Cisco has patched four critical security vulnerabilities surrounding a lack of authentication requirements in its Policy Suite for mobile carriers.
These would allow remote attackers to potentially exfiltrate information, compromise wireless subscriber account information, meddle with databases or change business logic in order to cover for other malicious activities.
The company’s Policy Suite provides real-time management of subscribers, applications and network resources based on service-provider-configured business rules. It hooks in with network routers and packet data gateways on the network side, as well as back-office and OSS functions, including billing.
The first vulnerability is an unauthenticated bypass bug (CVE-2018-0374) could allow a remote attacker to connect directly to the Policy Builder database to make changes and tamper with business rules without the need to log in or have credentials. Cisco Policy Suite releases prior to 18.2.0 are affected.

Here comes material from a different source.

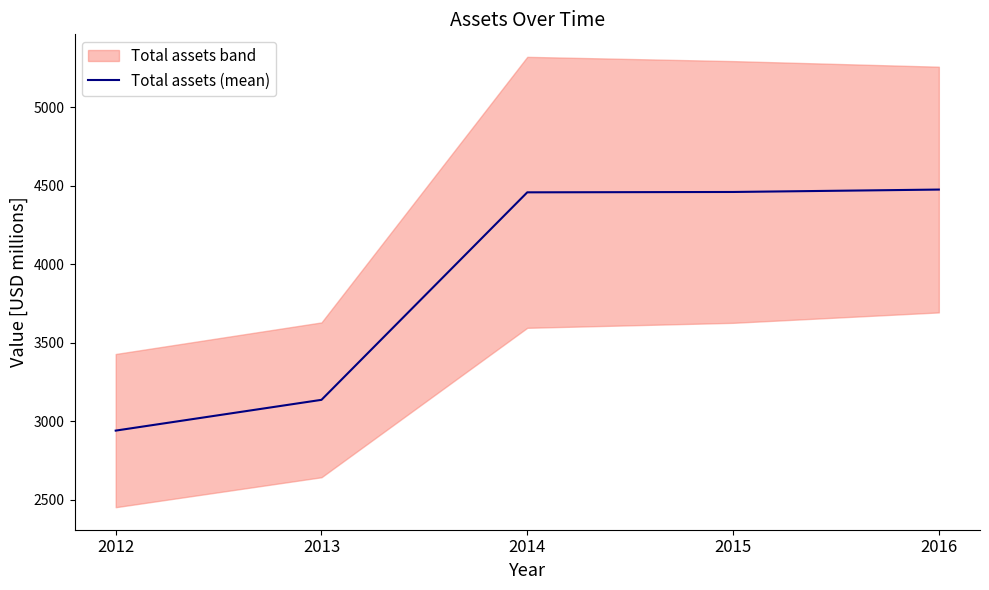

Reading right to left, list all the values displayed in this chart.

4475.9	4460.6	4458.3	3137.3	2941.4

The second issue is a default password error in the Cluster Manager of Cisco Policy Suite (CVE-2018-0375). Because there are undocumented, static user credentials for the root account, an attacker could easily uncover what these are, and use them to log in and execute arbitrary commands as the root user. Versions of the software prior to 18.2.0 are vulnerable.
The third flaw (CVE-2018-0376), exists in the Policy Builder interface: there is no authentication measure on the module. A remote attacker could simply log onto the Policy Builder interface with no credentials required, and from there make changes to existing repositories (or create new repositories). Cisco Policy Suite versions prior to 18.2.0 are affected.

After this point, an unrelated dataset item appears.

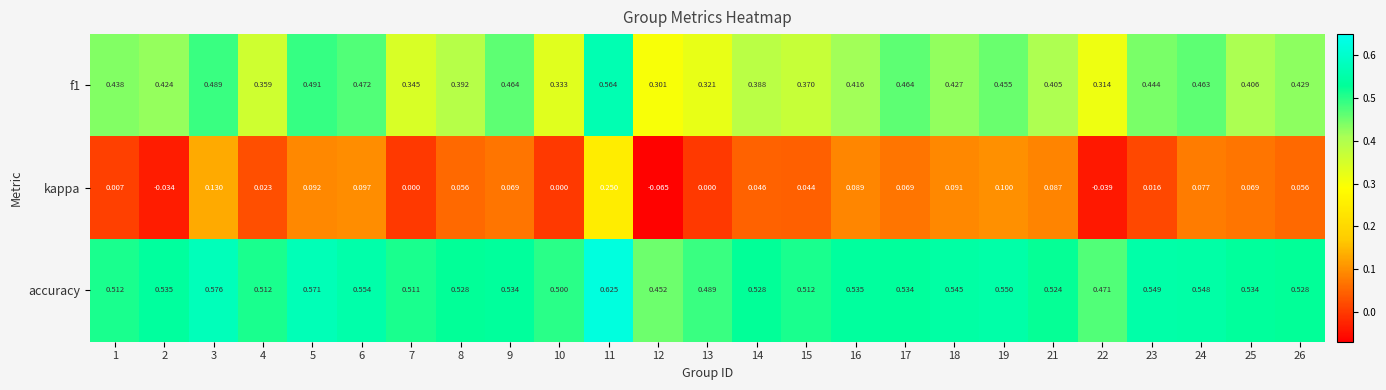

Which series has the largest total across all categories?

accuracy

And finally, the fourth bug (CVE-2018-0377), affects the Open Systems Gateway initiative (OSGi) interface of Cisco Policy Suite. Here too there is a lack of authentication within the OSGi interface, which permits attackers to directly connect and access any and all files, or modify any content they run across. This one impacts Policy Suite versions prior to 18.1.0.
All of the vulns have a CVSS base score of 9.8; Cisco has issued patches to address them and so far, no exploits have been seen in the wild, the vendor said.
Cisco has also pushed out fixes for its SD-WAN solution for business users, with seven high-severity advisories.
These include an arbitrary file overwrite vulnerability (CVE-2018-0349); a zero-touch provisioning denial-of-service (DoS) vulnerability (CVE-2018-0346); a configuration and management database remote code execution vulnerability (CVE-2018-0345); and four command injection vulnerabilities (CVE-2018-0351, CVE-2018-0348, CVE-2018-0350 and CVE-2018-0347).
The vendor has been on a roll lately with patches. Last week, Cisco issued advisories for bugs in Cisco IP Phone 6800, 7800 and 8800 Series, along with patches for three medium-security flaws in its network security offerings; and, it issued a fix for a high-severity bug in its platform for mobile operator routers, StarOS.